As Cooperativas no Direito Angolano: A Desqualificação como Sociedades Comerciais
Por: Joaopires2 • 5/1/2021 • Artigo • 11.945 Palavras (48 Páginas) • 784 Visualizações
As Cooperativas no Direito Angolano: A Desqualificação como Sociedades Comerciais
João Pires[1]*
SUMÁRIO: 1 – Introdução. 2. – Origem e a razão de ser das cooperativas. 3. – As cooperativas puras e impuras. 4. – A Desqualificação das Cooperativas como Sociedades Comerciais. 5. – A Cooperativa como Empresa. 6.1. – O Escopo mutualístico. 6.1.2. – Ilustração de alguns exemplos sobre o escopo. 6.2. – O lucro e o escopo lucrativo. 6.3. – As cooperativas e as sociedades. 6.3.1. – Cooperativas. 6.4. – Sociedades. 7. – As diferenças funcionais entre as Cooperativas e as Sociedades. 8. – As cooperativas podem ser qualificadas comerciantes. 9. – As Cooperativas e Associações. 10. – Situações anómalas previstas na L.C. 11. – Conclusão. 12. – Referências Bibliográficas.
Resumo: neste artigo queremos tratar de forma sumária a matéria relativa à “desqualificação das cooperativas como sociedades comerciais”, promovida pela Lei n.º 23/15, de 31 de Agosto – Lei das Cooperativas. De modo concreto, interessa-nos falar sobre a natureza jurídica das cooperativas por serem agora pessoas colectivas autónomas e em virtude de o legislador não determinar ou precisar se as cooperativas são sociedades ou associações.
Quanto a isso, demostraremos neste trabalho que as cooperativas não são sociedades nem associações puras e muito menos fundações e, por conseguinte, levantar algumas questões em torno do artigo 157.º, do CC., que consagra as três tradicionais pessoas colectivas, a saber: associação, sociedade e fundação.
Outrossim, demostraremos que as cooperativas não se integram (apesar de algumas reticências) nos sectores público e privado, o que nos leva a questionar sobre a manutenção da summa divisio com o propósito de não integrarmos as cooperativas no âmbito do direito público e privado.
Iremos confrontar os conceitos relativos ao escopo mutualístico e o excedente reservados às cooperativas, o de lucro e o escopo lucrativo reservados às sociedades, bem como confrontar as cooperativas com as associações com vista a estabelecer diferenças substanciais e formais. Iremos demostrar que a criação de uma pessoa colectiva e reconhecimento de uma pessoa colectiva são duas realidades diferentes.

* **DADOS FORNECIDOS**:
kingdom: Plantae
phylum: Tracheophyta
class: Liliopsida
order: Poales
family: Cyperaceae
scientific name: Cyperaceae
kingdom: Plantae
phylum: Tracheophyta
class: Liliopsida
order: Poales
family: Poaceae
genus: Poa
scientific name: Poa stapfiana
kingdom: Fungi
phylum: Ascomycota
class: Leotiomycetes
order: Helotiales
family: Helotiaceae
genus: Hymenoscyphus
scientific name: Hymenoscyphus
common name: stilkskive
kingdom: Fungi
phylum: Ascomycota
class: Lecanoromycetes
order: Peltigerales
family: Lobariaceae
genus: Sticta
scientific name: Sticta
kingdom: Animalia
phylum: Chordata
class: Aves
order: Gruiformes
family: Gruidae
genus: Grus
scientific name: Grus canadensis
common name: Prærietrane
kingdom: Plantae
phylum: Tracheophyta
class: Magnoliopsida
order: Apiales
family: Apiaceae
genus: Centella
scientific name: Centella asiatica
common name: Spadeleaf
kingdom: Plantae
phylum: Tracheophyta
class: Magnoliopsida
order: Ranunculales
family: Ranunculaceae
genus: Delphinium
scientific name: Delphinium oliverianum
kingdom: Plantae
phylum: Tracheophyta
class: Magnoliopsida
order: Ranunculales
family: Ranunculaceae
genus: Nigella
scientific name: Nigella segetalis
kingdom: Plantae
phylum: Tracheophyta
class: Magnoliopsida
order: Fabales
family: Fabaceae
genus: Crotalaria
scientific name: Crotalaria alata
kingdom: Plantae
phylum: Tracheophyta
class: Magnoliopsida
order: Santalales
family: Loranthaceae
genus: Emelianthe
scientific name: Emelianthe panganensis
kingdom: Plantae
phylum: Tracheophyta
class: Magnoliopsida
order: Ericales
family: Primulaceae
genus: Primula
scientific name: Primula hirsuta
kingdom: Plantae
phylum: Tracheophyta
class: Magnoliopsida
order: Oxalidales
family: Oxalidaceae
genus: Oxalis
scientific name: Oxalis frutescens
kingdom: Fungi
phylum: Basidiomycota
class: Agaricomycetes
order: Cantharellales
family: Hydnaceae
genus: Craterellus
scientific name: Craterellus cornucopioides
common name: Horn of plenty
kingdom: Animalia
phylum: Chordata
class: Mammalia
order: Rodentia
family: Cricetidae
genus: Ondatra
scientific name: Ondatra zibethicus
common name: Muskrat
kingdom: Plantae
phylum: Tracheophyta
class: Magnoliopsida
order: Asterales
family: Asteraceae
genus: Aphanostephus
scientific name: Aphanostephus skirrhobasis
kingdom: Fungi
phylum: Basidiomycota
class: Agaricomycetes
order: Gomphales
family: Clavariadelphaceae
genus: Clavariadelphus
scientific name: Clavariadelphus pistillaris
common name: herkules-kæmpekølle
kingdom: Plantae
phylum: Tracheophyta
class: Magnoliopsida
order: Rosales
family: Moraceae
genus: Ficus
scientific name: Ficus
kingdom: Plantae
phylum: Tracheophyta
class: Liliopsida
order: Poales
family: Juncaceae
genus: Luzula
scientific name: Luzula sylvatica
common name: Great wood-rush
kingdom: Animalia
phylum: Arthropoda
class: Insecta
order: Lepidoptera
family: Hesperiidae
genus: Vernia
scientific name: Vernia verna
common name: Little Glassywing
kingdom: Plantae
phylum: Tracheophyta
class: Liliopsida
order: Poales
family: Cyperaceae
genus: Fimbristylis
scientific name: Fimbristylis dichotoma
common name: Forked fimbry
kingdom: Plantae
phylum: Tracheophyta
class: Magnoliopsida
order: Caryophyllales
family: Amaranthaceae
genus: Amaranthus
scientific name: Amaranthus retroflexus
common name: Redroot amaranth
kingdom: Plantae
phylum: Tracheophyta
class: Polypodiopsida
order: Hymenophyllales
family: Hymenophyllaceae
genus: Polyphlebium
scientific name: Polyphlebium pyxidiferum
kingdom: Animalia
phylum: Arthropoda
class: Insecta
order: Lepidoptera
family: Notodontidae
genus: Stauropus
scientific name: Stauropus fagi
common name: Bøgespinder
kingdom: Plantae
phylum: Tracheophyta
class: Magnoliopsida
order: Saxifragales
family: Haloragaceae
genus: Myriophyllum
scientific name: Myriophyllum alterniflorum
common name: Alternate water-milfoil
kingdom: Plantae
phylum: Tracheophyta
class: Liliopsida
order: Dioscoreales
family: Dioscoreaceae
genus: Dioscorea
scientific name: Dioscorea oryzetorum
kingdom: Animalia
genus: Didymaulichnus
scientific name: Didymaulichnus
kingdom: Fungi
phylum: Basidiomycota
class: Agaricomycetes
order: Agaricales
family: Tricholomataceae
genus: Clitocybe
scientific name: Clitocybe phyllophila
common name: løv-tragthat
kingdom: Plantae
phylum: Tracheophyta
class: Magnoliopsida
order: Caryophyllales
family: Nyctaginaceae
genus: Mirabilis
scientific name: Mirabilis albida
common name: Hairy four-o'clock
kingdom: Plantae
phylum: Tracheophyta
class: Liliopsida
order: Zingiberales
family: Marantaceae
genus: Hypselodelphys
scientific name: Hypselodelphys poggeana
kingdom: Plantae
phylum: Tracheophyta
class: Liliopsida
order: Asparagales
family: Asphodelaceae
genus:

* **REQUISITOS DO PROBLEMA**:
Transcreva, do artigo sobre as cooperativas no direito angolano, tudo desde "Resumo: neste artigo" até "sociedades ou associações.".

* **RESPOSTA ESCRITA**:
Resumo: neste artigo queremos tratar de forma sumária a matéria relativa à “desqualificação das cooperativas como sociedades comerciais”, promovida pela Lei n.º 23/15, de 31 de Agosto – Lei das Cooperativas. De modo concreto, interessa-nos falar sobre a natureza jurídica das cooperativas por serem agora pessoas colectivas autónomas e em virtude de o legislador não determinar ou precisar se as cooperativas são sociedades ou associações.